# Bernard Robinson playing in the Philippines?



## Charlotte_______ (May 18, 2003)

http://realgm.com/boards/viewtopic.php?t=368487



> 8pts
> 11 rebounds
> 3 asts
> 1 stl
> ...


Why is he over there, hes still got one more year with us?


----------



## Charlotte_______ (May 18, 2003)

His second game:

40minutes
21 pts.
9turnovers (none of them were unforced turnovers)
7 rebounds
3 asts
1 block

WOW 9 TO's, lets hope he can do a little bit better next game.


----------



## kamego (Dec 29, 2003)

As a UofM fan let me point this small fact out. Your Bernard Robinson's name is Bernard Gregory Robinson Jr and the guy you are looking at is named Bernard Melvin Robinson. So those stats aren't for your guy  He's still in the NBA offseason program.


----------



## kamego (Dec 29, 2003)

Charlotte_______ said:


> http://realgm.com/boards/viewtopic.php?t=368487
> 
> 
> 
> Why is he over there, hes still got one more year with us?

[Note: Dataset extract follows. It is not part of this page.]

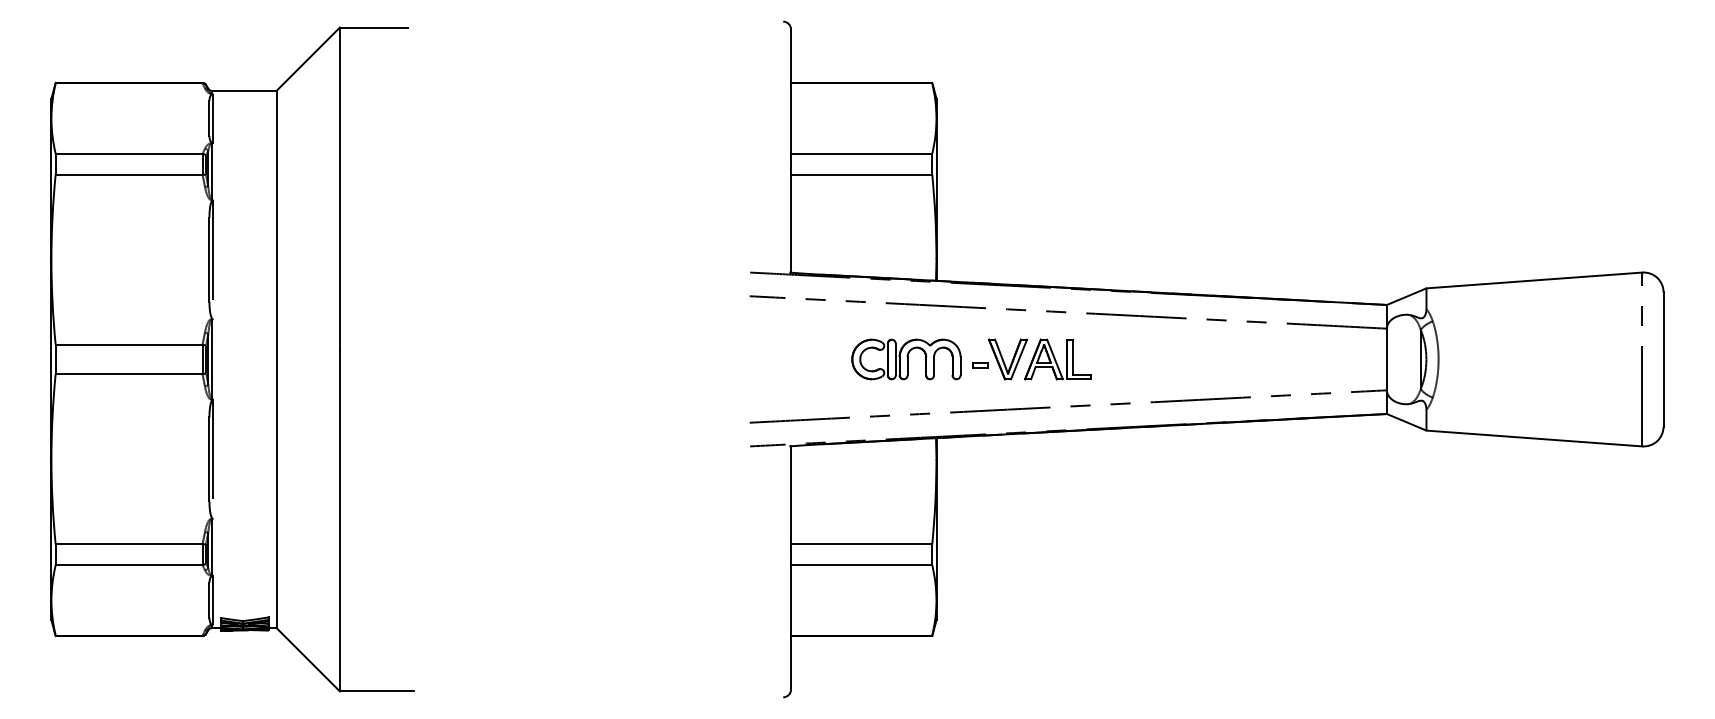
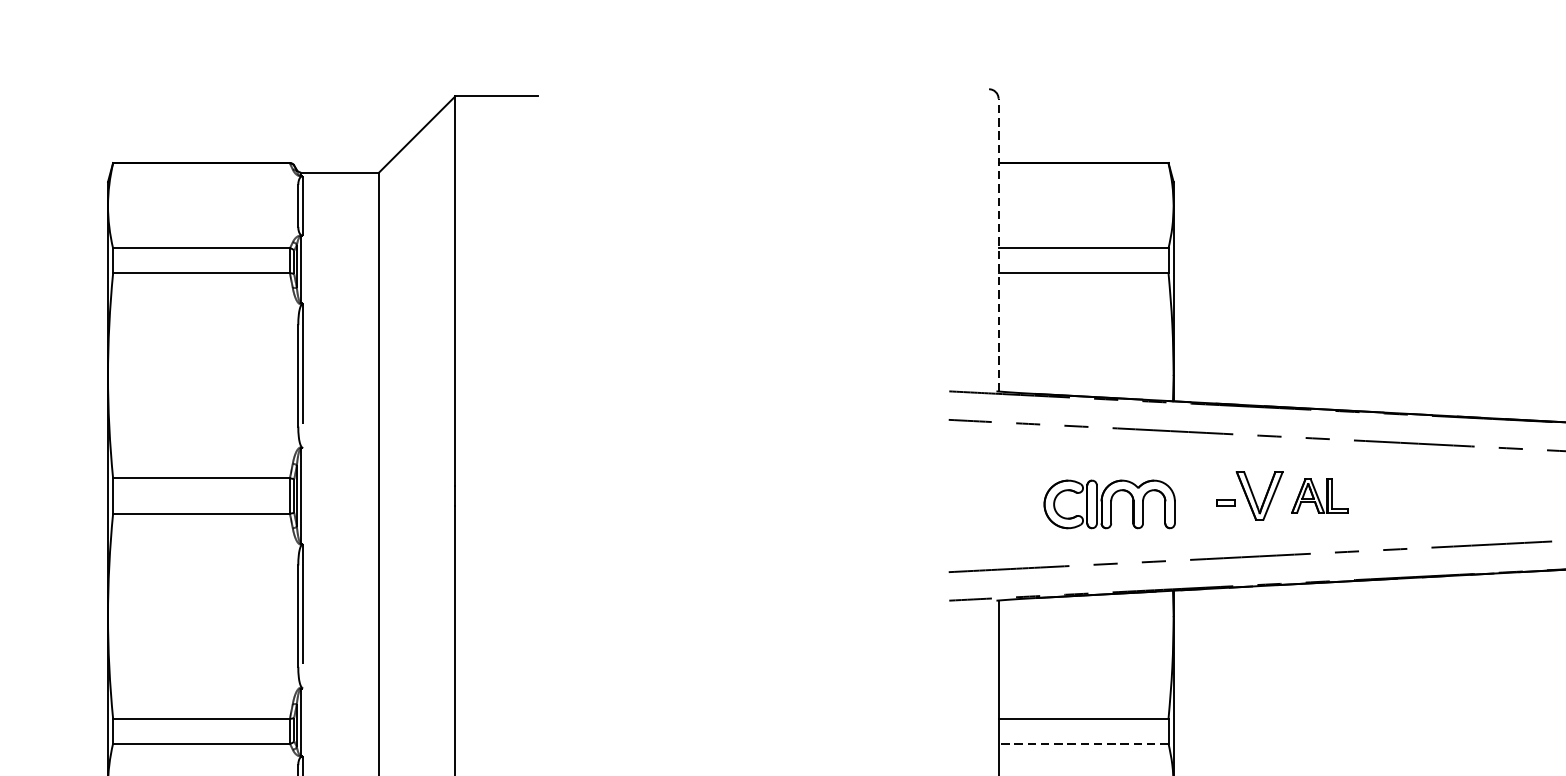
line: (791, 151) -> (999, 245), solid -> dashed
part: (906, 359) -> (1109, 504), moved
part: (1057, 359) -> (1319, 496), size x0.7
line: (861, 565) -> (1083, 744), solid -> dashed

From what I remember when he signed the contract I believed it's a 3 year deal.


----------



## Charlotte_______ (May 18, 2003)

Well don't i feel stupid. I saw this over at RealGM.com and decided to post it here.


----------



## kamego (Dec 29, 2003)

I went to that realgm link too I laughed. B Rob is one of my favorite players and I was scared when I thought he really might be playing overseas already lol.


----------



## sheefo13 (Jul 13, 2002)

Heh. Good observation there kamego!


----------